Stereotact Funct Neurosurg 2017 14;95(1):34-39. Epub 2017 Jan 14.
Department of Neurosurgery, Baylor College of Medicine, The University of Texas M.D. Anderson Cancer Center, Houston, TX, USA.
Background: Up to 20% of patients experience only partial pain relief after percutaneous cordotomy for cancer pain.
Objective: To determine whether diffusion tensor imaging (DTI) can quantify neural ablation and help evaluate early postoperative outcomes after cordotomy.
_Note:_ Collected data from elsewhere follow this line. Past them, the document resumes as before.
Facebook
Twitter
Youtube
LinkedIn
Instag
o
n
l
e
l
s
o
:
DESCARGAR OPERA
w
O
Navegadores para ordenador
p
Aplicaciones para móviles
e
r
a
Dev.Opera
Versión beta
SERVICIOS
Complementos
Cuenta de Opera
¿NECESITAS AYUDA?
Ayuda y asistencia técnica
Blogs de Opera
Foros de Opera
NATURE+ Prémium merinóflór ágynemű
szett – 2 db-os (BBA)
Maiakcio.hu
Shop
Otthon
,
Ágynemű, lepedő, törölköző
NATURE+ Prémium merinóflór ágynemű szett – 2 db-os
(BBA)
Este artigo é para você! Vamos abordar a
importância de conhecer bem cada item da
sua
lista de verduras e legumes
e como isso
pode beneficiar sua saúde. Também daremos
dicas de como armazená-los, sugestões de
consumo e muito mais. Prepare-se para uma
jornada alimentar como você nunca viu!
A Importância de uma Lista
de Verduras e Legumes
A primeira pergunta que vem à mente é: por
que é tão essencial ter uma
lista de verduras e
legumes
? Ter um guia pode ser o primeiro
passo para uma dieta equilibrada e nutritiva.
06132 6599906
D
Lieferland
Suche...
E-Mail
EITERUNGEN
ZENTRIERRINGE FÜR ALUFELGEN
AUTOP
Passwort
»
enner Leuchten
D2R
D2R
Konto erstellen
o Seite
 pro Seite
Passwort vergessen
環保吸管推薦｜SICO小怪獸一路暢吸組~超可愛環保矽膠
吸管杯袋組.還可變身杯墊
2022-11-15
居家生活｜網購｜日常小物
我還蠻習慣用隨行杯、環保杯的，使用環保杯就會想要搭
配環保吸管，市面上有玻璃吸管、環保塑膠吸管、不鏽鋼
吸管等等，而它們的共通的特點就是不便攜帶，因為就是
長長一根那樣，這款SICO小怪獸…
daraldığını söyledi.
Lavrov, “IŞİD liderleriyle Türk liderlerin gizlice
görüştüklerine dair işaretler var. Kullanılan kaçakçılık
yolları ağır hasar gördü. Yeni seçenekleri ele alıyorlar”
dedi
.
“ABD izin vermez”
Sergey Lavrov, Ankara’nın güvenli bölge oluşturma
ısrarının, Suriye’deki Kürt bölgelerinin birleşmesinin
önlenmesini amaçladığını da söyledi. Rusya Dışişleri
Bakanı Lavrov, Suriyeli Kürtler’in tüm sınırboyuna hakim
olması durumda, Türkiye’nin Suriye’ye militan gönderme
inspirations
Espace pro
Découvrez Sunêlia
Methods: Patients undergoing percutaneous CT-guided cordotomy for intractable cancer pain were prospectively studied. Pre- and postoperative assessment was made using the visual analog scale (VAS) on pain and the pain severity scores of the Brief Pain Inventory Short Form. On postoperative day 1, DTI images of the high cervical spinal cord were obtained. DTI metrics were correlated with the number of ablations as well as early postoperative pain outcomes.
Results: Seven patients (4 male, mean age 53.8 ± 4.6 years) were studied. Fractional anisotropy of the hemicord was significantly lower on the side of the lesion as compared to the contralateral side (0.54 ± 0.03 vs. 0.63 ± 0.03, p < 0.001). Mean diffusivity correlated with the improvement in the VAS score at 1 week (r = 0.88, 95% CI = 0.34-1.00, p = 0.008), as well as the change in pain severity scores at 1 week (r = 0.99, 95% CI = 0.82-1.00, p < 0.001).
Conclusion: DTI metrics are sensitive to the number of ablations as well as early improvement in pain scores after cordotomy. DTI of the cervical spinal cord is a potential biomarker of neural ablation after percutaneous cordotomy for intractable cancer pain.